I had a great art teacher once.
It was in elementary school, and she was teaching us to draw bodies. I’ve always been a people pleaser, which obviously influenced my life at school. I worked my hardest in classes, striving for perfection, and often became frustrated when I couldn't achieve satisfying results.
I remember trying over and over again to draw the correct lines, growing bitter and erasing and erasing. Fortunately, my art teacher was right over my shoulder to teach me an important lesson.
“Don’t erase the other one, just draw a new line over it.”
It went against every fiber in my being, but I did it. I did it for the rest of my drawings. None of the lines were perfect, but together, somehow, all of the imperfect lines made one perfect one.
I had a great writing teacher once.
It was the first semester of my college career, and we were learning the basics. We read an excerpt from “Bird by Bird” by Anne Lamott called “Shitty First Drafts.” My teacher shared a very important piece of advice.
“Write drunk, and edit sober.”
It went against every bone in my body to not make a detailed, organized outline and to edit each word with scrupulous care as I went along. I couldn’t even dare to type any sentences that didn’t have perfect structure and an important role in the piece. But somehow, as I sat down to write for the class, I was able to produce some great ideas by just typing anything that came to my mind—anything at all, no matter how absurd.
I had a great creativity teacher once.
It was last semester and my life was busier than ever. I had joined a new group on campus, got a new, more demanding job, and had to adjust to living on my own in a new apartment, making my own meals, and commuting to and from school each day. Undoubtedly, things were messy. But my creativity teacher gave our class a challenge.
“Embrace the messiness,” she said.
Embrace the messiness? She clearly doesn’t understand, I thought. I’m constantly trying to rid my life of messiness.
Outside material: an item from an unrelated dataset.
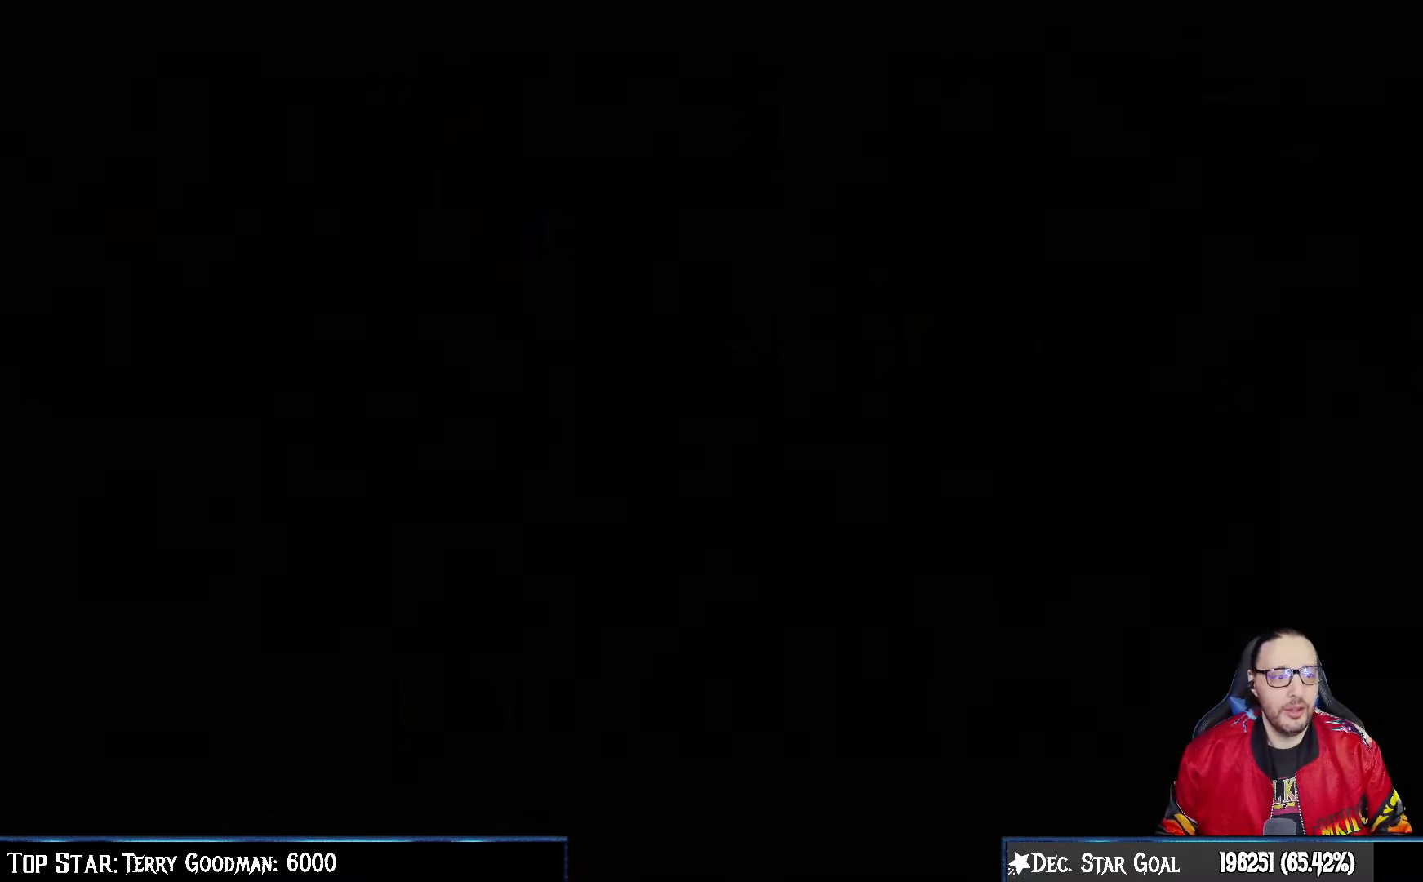
{"buttons": [], "left_stick": "center", "right_stick": "center", "events": []}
I try to keep things neat and clean: my schedule, my grades, my living space, my heart, and you want me to embrace messiness?
Yes, she did. And so did my art teacher and my writing teacher, because they knew something that I didn’t.
Day in and day out we strive for perfection. We strive to draw that perfectly curved line, to write a great story or essay without having to go through a shitty first draft, to organize our lives in avoidance of chaos. But we don’t always get a chance to erase the line, to revise our first drafts, or to coordinate every detail of our lives. When we strive for perfection in ourselves, our lives, and in others we will always be disappointed.
But when we encounter beauty in the imperfect, when we let our ideas flow without restriction, when we welcome disarrangement, only then can we create something truly exquisite.
There is beauty in flaws, in imperfections, in notes sung off key, in crooked lines, and shitty first drafts.
My teachers knew something I didn’t: life is the art of drawing without an eraser.